NGP. Have you noticed changes in the patterns of published literature and patents relating to pharmaceutical research in recent years? What about the national origins of these publications?
MT. There are many trends over the years in published pharmaceutical research. To mention a few:

1. Drug delivery approaches have exploded from slow and sustained release tablets to trans-dermal systems and complex blood agent monitoring systems.
2. In the realm of stereoisomer drugs, resolution of racemate drugs to the more useful active enantiomer by approaches ranging from stereo-specific synthesis to chiral chromatography.
3. The intense interest in natural product drug candidates, especially in the areas of cancer therapeutics.

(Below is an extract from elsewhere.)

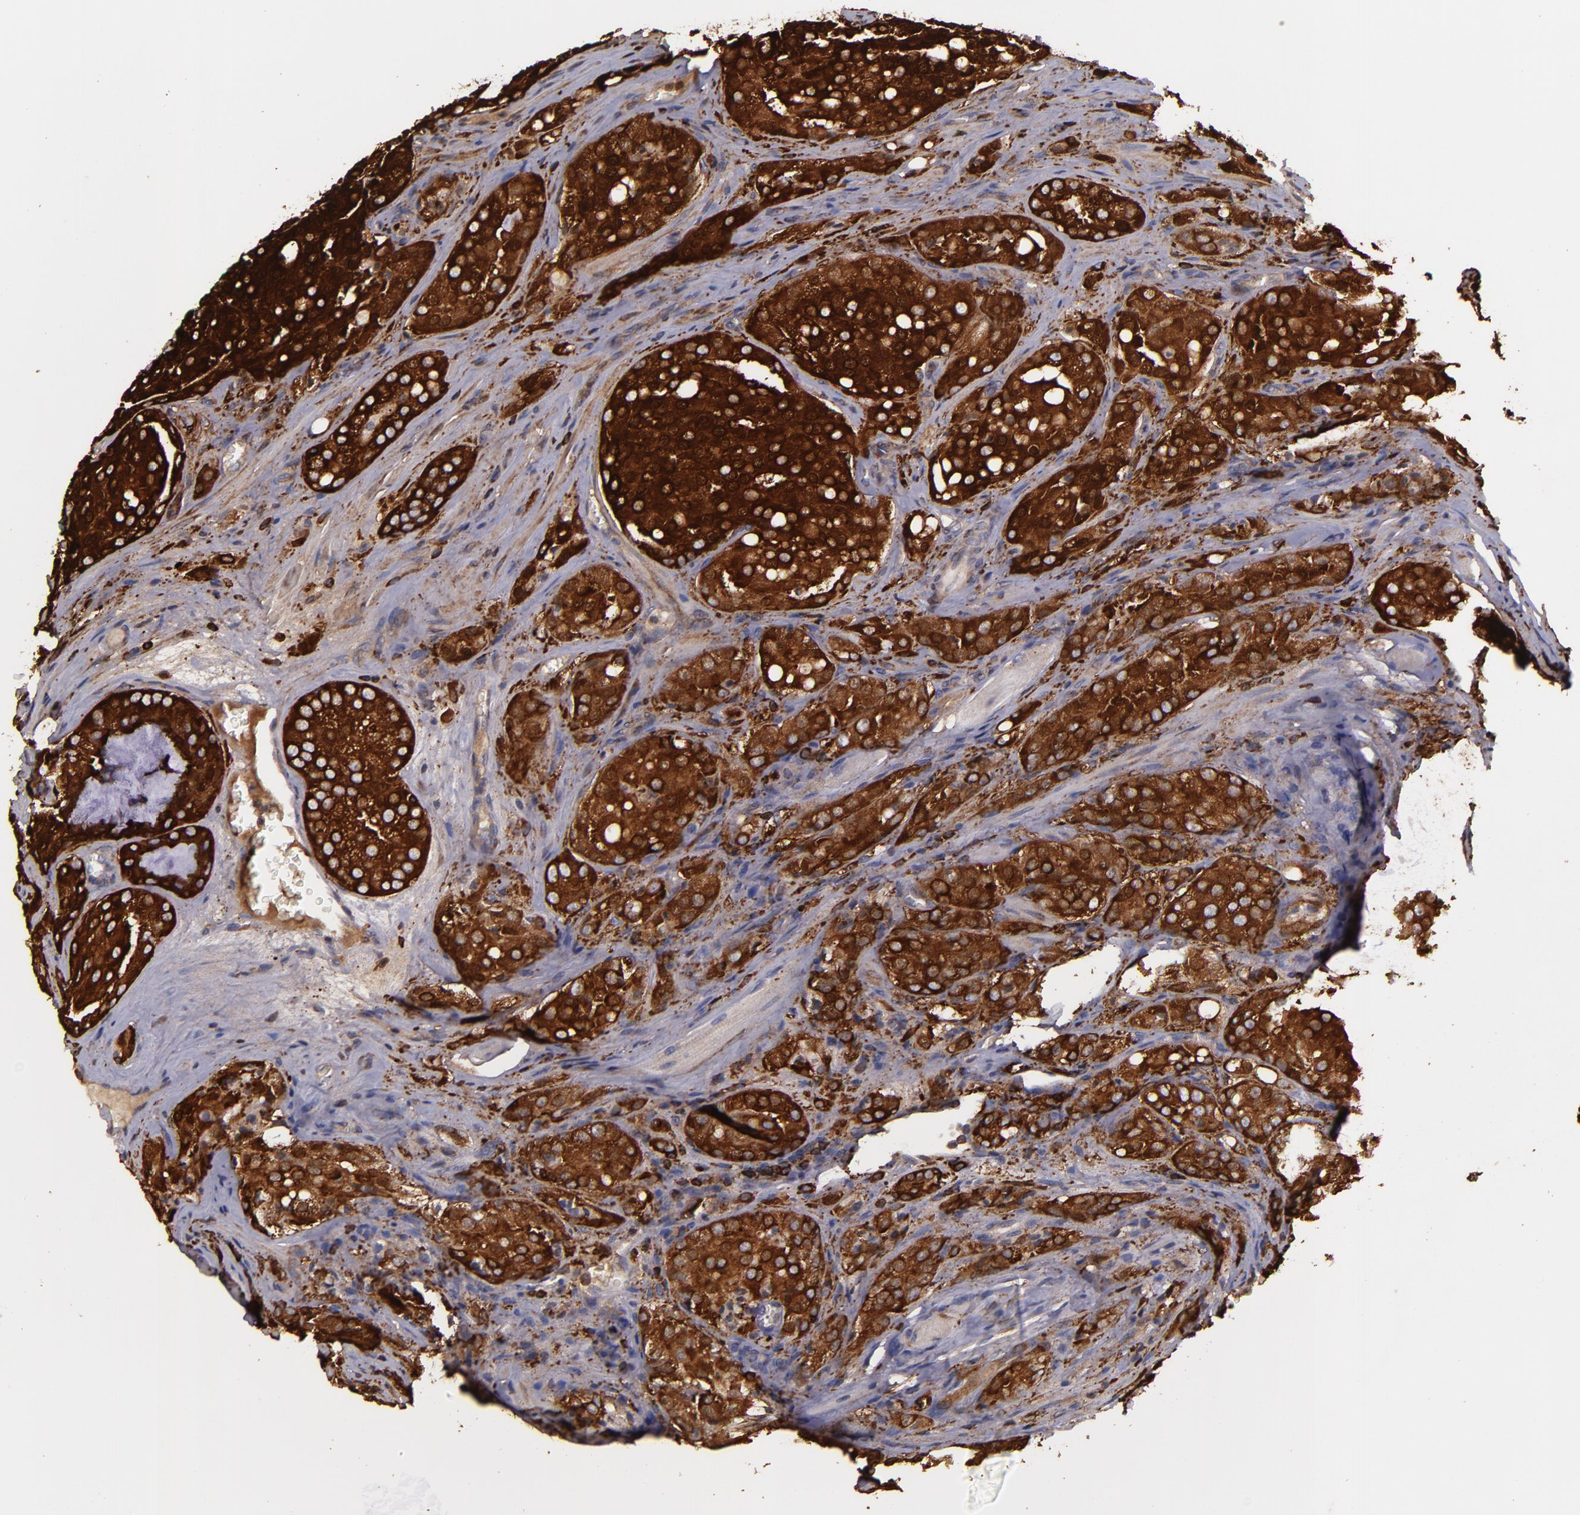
{"staining": {"intensity": "strong", "quantity": ">75%", "location": "cytoplasmic/membranous"}, "tissue": "prostate cancer", "cell_type": "Tumor cells", "image_type": "cancer", "snomed": [{"axis": "morphology", "description": "Adenocarcinoma, Medium grade"}, {"axis": "topography", "description": "Prostate"}], "caption": "The histopathology image demonstrates immunohistochemical staining of prostate cancer. There is strong cytoplasmic/membranous expression is identified in about >75% of tumor cells.", "gene": "SLC9A3R1", "patient": {"sex": "male", "age": 60}}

4. Molecular biology as a therapeutic realm, with such approaches as RNA therapies, stem cell therapies, and early/in utero gene therapy systems.

The location of work or national origins of publications in the most advanced concepts and experiments is still very largely in the US, Western Europe, and Japan. But there are some early indications, based primarily on patenting activity, changing intellectual property laws, and issues with experimental design, that India and China will be a focus for advances in pharmaceutical sciences. In these locations, experience with traditional medicines may act as a catalyst and an enabler for some approaches, while possibly making adaptation to western medical practices ultimately more difficult.